For more than a quarter of a century Joseph Edward Parson has been one of the best known, and, so far as the criminal element is concerned, one of the most feared men in that section. He was born at Lynchburg, Va., on January 5, 1871, so it will be seen that he is now (1922) just turning into fifty. His parents were William Murrell and Mariah Steward. He grew up in Lynchburg, where he attended the public schools, which was the extent of his education, so far as books and school were concerned. In the practical affairs of life, however, he did not cease to learn.

With the development of the Flat Top section of West Virginia, he came into the state and located in McDowell County, where he has since resided.

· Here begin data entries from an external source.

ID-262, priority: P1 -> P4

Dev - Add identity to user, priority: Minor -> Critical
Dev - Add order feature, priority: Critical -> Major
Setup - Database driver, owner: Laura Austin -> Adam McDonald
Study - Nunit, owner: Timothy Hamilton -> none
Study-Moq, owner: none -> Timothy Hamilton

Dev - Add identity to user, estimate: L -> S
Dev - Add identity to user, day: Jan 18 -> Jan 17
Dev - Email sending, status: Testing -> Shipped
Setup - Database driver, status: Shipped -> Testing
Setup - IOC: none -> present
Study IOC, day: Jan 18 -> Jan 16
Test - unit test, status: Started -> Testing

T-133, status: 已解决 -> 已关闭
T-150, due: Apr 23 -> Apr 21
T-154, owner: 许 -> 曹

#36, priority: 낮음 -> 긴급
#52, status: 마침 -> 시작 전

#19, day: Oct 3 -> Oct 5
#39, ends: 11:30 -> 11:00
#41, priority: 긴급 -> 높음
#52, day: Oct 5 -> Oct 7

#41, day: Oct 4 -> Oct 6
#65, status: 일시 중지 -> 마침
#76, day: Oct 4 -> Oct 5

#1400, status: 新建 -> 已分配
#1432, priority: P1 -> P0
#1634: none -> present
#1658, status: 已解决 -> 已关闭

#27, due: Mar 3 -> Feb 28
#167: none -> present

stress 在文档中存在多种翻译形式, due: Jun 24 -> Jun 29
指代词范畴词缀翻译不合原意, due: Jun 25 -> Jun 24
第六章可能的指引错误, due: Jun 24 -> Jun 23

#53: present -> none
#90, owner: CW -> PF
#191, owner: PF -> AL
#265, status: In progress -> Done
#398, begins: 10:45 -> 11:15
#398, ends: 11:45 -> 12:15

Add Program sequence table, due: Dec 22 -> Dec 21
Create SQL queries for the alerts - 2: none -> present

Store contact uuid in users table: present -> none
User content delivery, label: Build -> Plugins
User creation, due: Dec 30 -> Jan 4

In politics Mr. Parson is a life long Republican, and soon after coming into this territory, was made Deputy Sheriff of McDowell County, a position which he held for more than twenty years. In fact, for the last 27 years he has been either deputy sheriff or detective. In that time he has made a record that is unique and remarkable. Out of seventy arrests made for murder, there have been sixty-five convictions. He has had to deal with almost every class of crime, from murder down. This has brought into his hands what is said to be the largest single collection of criminal relies in the United States. During the Spanish-American war he enlisted as a private and rose to the rank of 1st Sergeant. He is now (1922) in the employ of fourteen of the great coal companies.

No one has ever questioned his courage either as an officer of the law, as a soldier or as a detective. Mr. Parson now has his own detective agency and has several men in his employ. He is a member of the Republican State Executive Committee. He belongs to the Baptist church and among the secret orders is identified with the Masons, Odd Fellows, Pythians and Elks. It is not strange that in his work he has traveled extensively, having been over the whole of the United States and much of Canada and Mexico. His favorite reading consists of the Bible and the Life and work of Abraham Lincoln.

On February 21, 1906, Mr. Parson married Miss Aileen Smootz, daughter of Beverly and Mary M. Smootz, of Huntington, W. Va. She was educated at Institute and was before her marriage an accomplished teacher. They have two children, Joseph E. Parson, Jr., and William Watson Parson.

Mr. Parson has been able to observe conditions far and wide and he is of the opinion that progress of the race is to be promoted by "unity in social and political problems, by organization and by thrift.